Data extracted from a collection:
_____

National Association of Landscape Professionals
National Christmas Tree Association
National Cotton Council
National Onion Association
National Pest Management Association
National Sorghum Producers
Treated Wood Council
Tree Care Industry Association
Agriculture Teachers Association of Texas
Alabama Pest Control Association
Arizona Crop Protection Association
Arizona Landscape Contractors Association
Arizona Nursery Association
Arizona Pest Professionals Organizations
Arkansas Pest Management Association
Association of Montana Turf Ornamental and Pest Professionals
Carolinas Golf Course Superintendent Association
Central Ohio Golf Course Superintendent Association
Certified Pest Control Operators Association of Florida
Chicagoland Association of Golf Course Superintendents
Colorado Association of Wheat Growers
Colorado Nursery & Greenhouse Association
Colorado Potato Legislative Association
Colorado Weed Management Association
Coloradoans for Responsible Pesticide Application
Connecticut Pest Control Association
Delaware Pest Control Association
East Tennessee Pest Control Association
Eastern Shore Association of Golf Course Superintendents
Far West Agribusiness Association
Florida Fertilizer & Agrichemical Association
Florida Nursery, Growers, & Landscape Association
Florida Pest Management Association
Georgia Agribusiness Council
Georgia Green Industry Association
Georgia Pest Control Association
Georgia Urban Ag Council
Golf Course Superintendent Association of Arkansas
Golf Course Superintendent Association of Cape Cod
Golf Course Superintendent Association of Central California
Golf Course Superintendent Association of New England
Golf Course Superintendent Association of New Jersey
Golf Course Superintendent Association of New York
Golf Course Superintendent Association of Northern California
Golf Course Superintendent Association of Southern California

_____

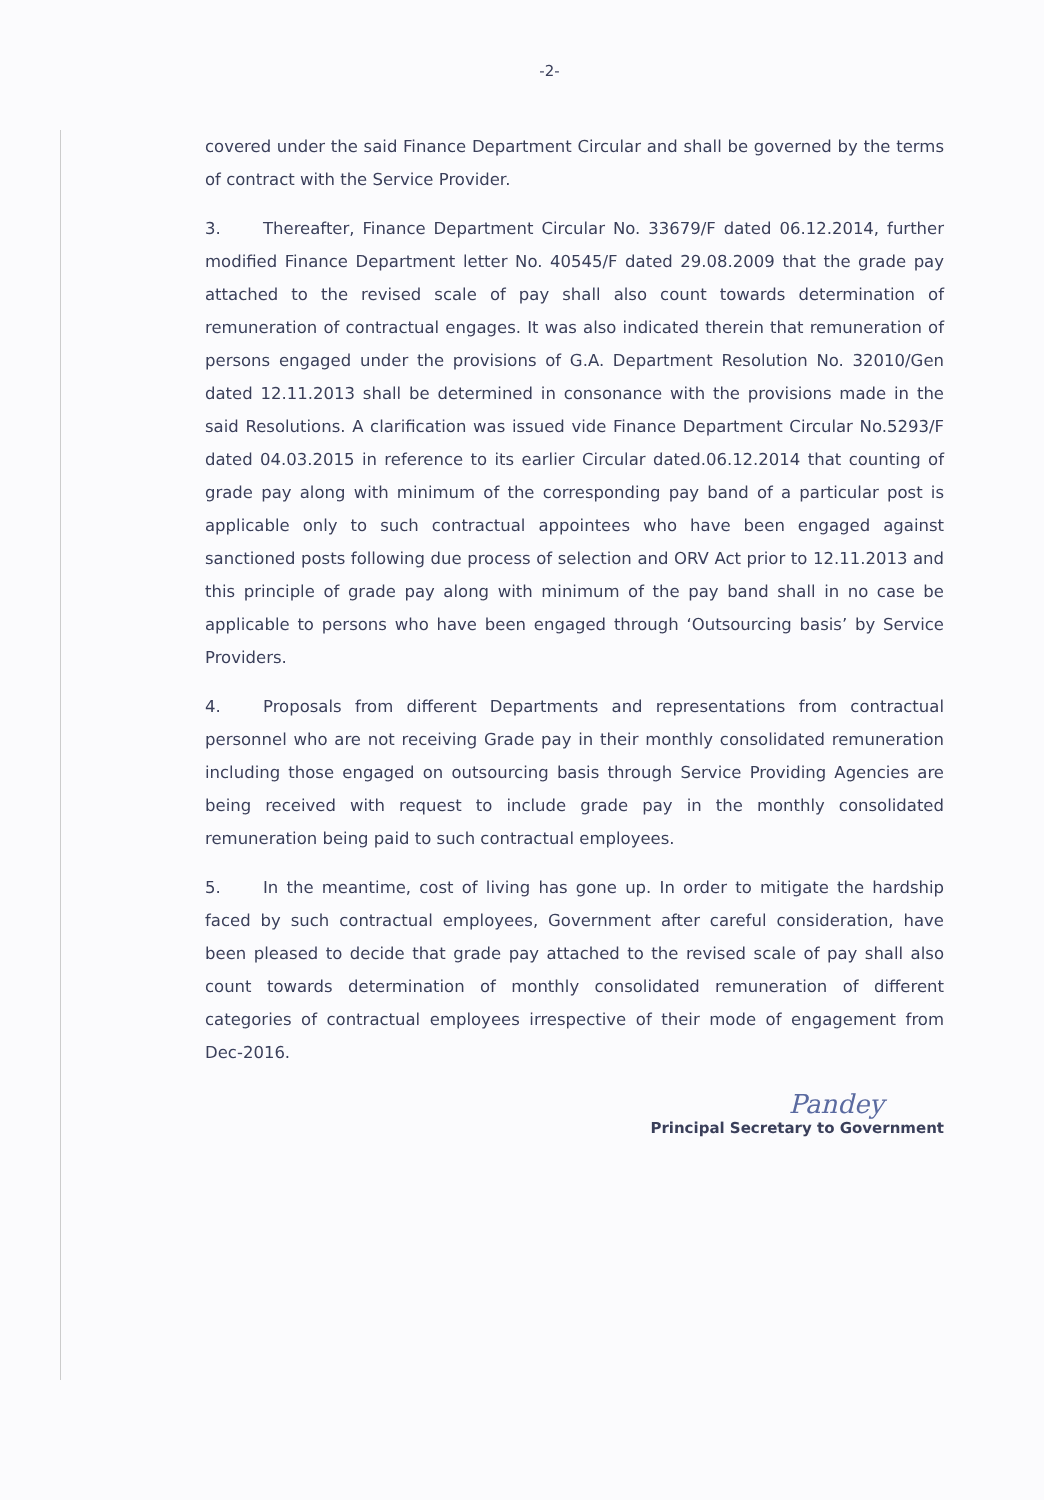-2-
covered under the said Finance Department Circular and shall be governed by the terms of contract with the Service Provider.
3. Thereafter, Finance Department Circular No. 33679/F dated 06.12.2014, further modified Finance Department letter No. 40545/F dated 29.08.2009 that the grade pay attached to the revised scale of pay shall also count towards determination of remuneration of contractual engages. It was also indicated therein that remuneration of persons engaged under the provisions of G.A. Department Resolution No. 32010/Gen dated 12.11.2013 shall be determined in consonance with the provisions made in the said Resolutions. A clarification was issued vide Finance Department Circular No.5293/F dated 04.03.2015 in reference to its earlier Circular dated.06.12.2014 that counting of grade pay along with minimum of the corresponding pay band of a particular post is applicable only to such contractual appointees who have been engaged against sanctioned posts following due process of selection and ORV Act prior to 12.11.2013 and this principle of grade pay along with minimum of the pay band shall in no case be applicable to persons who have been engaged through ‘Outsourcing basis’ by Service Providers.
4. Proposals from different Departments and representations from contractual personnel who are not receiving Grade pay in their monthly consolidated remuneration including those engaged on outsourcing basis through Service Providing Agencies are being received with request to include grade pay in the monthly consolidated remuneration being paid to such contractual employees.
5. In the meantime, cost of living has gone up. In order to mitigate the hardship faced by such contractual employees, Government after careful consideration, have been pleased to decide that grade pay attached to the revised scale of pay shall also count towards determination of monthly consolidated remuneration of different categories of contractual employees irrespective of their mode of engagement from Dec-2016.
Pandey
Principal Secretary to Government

_____

Exercise brief: Which lines run from the one holding "Arizona Crop Protection Association" through the one holding "Golf Course Superintendent Association of New Jersey" in the records above? Repeat them exactly, both included, and nothing more.

Written answer:
Arizona Crop Protection Association
Arizona Landscape Contractors Association
Arizona Nursery Association
Arizona Pest Professionals Organizations
Arkansas Pest Management Association
Association of Montana Turf Ornamental and Pest Professionals
Carolinas Golf Course Superintendent Association
Central Ohio Golf Course Superintendent Association
Certified Pest Control Operators Association of Florida
Chicagoland Association of Golf Course Superintendents
Colorado Association of Wheat Growers
Colorado Nursery & Greenhouse Association
Colorado Potato Legislative Association
Colorado Weed Management Association
Coloradoans for Responsible Pesticide Application
Connecticut Pest Control Association
Delaware Pest Control Association
East Tennessee Pest Control Association
Eastern Shore Association of Golf Course Superintendents
Far West Agribusiness Association
Florida Fertilizer & Agrichemical Association
Florida Nursery, Growers, & Landscape Association
Florida Pest Management Association
Georgia Agribusiness Council
Georgia Green Industry Association
Georgia Pest Control Association
Georgia Urban Ag Council
Golf Course Superintendent Association of Arkansas
Golf Course Superintendent Association of Cape Cod
Golf Course Superintendent Association of Central California
Golf Course Superintendent Association of New England
Golf Course Superintendent Association of New Jersey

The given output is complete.